El campo es ámbito propicio para estructurar una política pública de inclusión social y productiva; de capitalización, educación, salud e infraestructura, que tenga como objetivo un crecimiento ético, y no asimétrico, distribuyendo los frutos de la prosperidad y desterrando la noción del campo como el de una economía condenada a la subsistencia. No hay una sola agricultura, pero sí hay problemas comunes que deben ser atendidos con soluciones efectivas. Sin agotar las acciones requeridas, los productores deben estar conectados a las plataformas más avanzadas de transmisión de datos, que les den acceso a la información sobre los productos y los mercados internos y externos; igualmente, conocimientos sobre las mejores prácticas agrícolas y comerciales, las fuentes de crédito, la genética más adecuada, el control orgánico de las pestes, el cuidado de los suelos, pastizales, bosques y el correcto manejo del agua. Deben poder acceder al mercado y llevar físicamente sus productos sin tener que pasar por eslabones interminables de intermediación que le extraen la renta a ellos y a los consumidores. Debe transmitírseles conceptos de contabilidad, presupuestación, cálculo de intereses y rentabilidad. Todas las restricciones y los impuestos a los insumos deben cesar; terminar también los experimentos de consumo obligado de semillas o pajuelas genéticamente débiles. El campo debe ser visto como la frontera que permitirá expandir la producción exportable al doble de lo actual dentro de la presente década.

Estar entre los mejores es la consigna. Nuestros referentes están en Nueva Zelandia, país desarrollado que vive de la exportación de productos hortícolas y lácteos, madera y cárnicos; en Holanda, el segundo mayor exportador agrícola del mundo; en Uruguay, una economía robusta que convive con el campo, y en Chile que exporta $20.000 millones en productos primarios de la agricultura, bosques y pesca integrados a la industria.

■ ■ ■ ■ ■

**Instrucción 1**:
¿Qué países nombra el texto sobre el campo como referentes?
**Instrucción 2**:
Copia del texto sobre el campo todo lo que va desde "Estar entre los" hasta "a la industria.", ambos incluidos.
Las entradas que vienen a continuación son material aparte, independiente del texto.

**Datos proporcionados**:
■ ■ ■ ■ ■

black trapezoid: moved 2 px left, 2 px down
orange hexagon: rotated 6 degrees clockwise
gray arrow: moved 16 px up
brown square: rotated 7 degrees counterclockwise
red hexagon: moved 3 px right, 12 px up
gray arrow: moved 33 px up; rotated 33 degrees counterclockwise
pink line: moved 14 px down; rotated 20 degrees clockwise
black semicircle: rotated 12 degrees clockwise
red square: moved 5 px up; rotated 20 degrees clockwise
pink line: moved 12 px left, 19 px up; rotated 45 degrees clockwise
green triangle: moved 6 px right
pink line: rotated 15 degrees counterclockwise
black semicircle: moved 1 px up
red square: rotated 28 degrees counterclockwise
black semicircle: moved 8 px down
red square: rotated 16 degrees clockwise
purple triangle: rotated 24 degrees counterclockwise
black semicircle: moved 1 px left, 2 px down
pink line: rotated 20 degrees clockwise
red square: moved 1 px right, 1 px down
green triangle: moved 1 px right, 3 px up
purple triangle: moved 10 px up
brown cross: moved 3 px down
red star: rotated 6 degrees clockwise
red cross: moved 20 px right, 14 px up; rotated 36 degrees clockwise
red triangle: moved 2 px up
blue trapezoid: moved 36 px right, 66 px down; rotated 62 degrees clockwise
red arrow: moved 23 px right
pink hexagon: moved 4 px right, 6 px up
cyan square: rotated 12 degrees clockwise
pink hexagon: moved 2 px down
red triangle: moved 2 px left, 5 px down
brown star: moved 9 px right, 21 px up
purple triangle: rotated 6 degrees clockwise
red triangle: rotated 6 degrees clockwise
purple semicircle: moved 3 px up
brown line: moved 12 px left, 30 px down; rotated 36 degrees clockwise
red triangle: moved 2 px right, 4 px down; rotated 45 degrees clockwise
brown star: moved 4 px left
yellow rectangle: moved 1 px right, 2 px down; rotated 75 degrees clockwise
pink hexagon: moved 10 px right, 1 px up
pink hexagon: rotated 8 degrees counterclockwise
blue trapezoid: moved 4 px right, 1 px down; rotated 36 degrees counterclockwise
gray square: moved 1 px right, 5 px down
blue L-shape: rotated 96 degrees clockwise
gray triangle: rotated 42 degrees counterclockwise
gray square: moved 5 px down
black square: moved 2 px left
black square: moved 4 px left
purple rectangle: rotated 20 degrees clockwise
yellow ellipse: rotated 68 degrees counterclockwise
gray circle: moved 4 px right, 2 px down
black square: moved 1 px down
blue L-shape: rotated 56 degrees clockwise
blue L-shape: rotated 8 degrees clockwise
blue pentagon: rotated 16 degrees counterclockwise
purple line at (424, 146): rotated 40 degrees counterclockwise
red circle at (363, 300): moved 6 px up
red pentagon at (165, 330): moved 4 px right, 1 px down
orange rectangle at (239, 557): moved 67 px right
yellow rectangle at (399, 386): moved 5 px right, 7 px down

■ ■ ■ ■ ■

**Respuesta completa 1**:
Nueva Zelandia, Holanda, Uruguay y Chile.

**Respuesta completa 2**:
Estar entre los mejores es la consigna. Nuestros referentes están en Nueva Zelandia, país desarrollado que vive de la exportación de productos hortícolas y lácteos, madera y cárnicos; en Holanda, el segundo mayor exportador agrícola del mundo; en Uruguay, una economía robusta que convive con el campo, y en Chile que exporta $20.000 millones en productos primarios de la agricultura, bosques y pesca integrados a la industria.